I used the model which you can get via insightface.model_zoo.get_model('arcface_r100_v1')
. Should be the same as from the website.
I believe the problem is with the image's inputs size. I used face detection and alignment as preprocessing and only passed those images where faces were detected. Such images would be 112x112
.
P.S. Sorry that the repository is a mess, I will try to help with the reproduction as much as I can.
Hi,
Oh, yeah, I've noticed that you didn't use detection and alignment in the training loop, but I did not paid much attention to it. I used prepare_images
method from the verification.py module to perform preprocessing, seems training is going well now.

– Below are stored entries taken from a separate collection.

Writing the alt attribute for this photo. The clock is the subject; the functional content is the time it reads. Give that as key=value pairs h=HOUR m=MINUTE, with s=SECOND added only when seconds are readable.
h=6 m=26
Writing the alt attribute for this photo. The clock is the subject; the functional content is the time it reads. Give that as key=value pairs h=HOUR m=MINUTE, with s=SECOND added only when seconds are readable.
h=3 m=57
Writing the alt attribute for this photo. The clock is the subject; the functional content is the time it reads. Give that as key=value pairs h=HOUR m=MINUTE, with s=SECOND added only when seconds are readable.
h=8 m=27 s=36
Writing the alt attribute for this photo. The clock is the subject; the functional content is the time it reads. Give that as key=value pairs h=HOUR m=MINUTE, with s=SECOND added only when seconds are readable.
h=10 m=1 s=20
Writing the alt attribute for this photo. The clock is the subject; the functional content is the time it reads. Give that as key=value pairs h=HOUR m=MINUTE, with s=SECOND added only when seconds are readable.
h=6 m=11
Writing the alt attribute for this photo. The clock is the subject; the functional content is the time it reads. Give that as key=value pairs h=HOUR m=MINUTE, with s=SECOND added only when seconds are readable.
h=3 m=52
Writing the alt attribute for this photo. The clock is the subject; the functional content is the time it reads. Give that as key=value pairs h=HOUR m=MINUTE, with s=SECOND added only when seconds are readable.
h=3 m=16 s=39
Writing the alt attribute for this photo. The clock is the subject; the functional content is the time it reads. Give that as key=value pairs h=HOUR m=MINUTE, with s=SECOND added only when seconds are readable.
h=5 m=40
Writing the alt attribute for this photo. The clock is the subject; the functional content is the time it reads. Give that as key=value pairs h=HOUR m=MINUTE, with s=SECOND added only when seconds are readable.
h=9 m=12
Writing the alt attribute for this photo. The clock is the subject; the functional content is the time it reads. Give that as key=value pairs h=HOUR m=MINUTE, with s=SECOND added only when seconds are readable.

I'll let you know if I was able to reproduce the results.
Thank you a lot!
Glad to be of help.
Closing this issue.
Hi,
I'm having a similar issue too,
mxnet.base.MXNetError: Error in operator fc_classification: Shape inconsistent, Provided = [571,512], inferred shape=(570,571)
how to fix?
would be grateful for your help
Be sure that your input tensor size is [batch_size, 3, 112, 112]
.
OK. If you load already trained models (from this repository) instead of the pre-trained model from the insightface, does the error still occur?
I used the trained models which I downloaded from this link you gived
Oh, I get it now. You're trying to provide the full model to the training pipeline. It won't work because of additional layers.
The training pipeline is expecting the model to output a vector with 512 features.
You can try to remove the last layers from the trained model (the output of the last BatchNorm
should be fine) and try again.
Yes,it is woking now.
But I am confused about what the last layer is designed for?
Family classification. You can see that layer is added inside the train.py
.
Thank you very much.My English is not good .Thank you for your patient.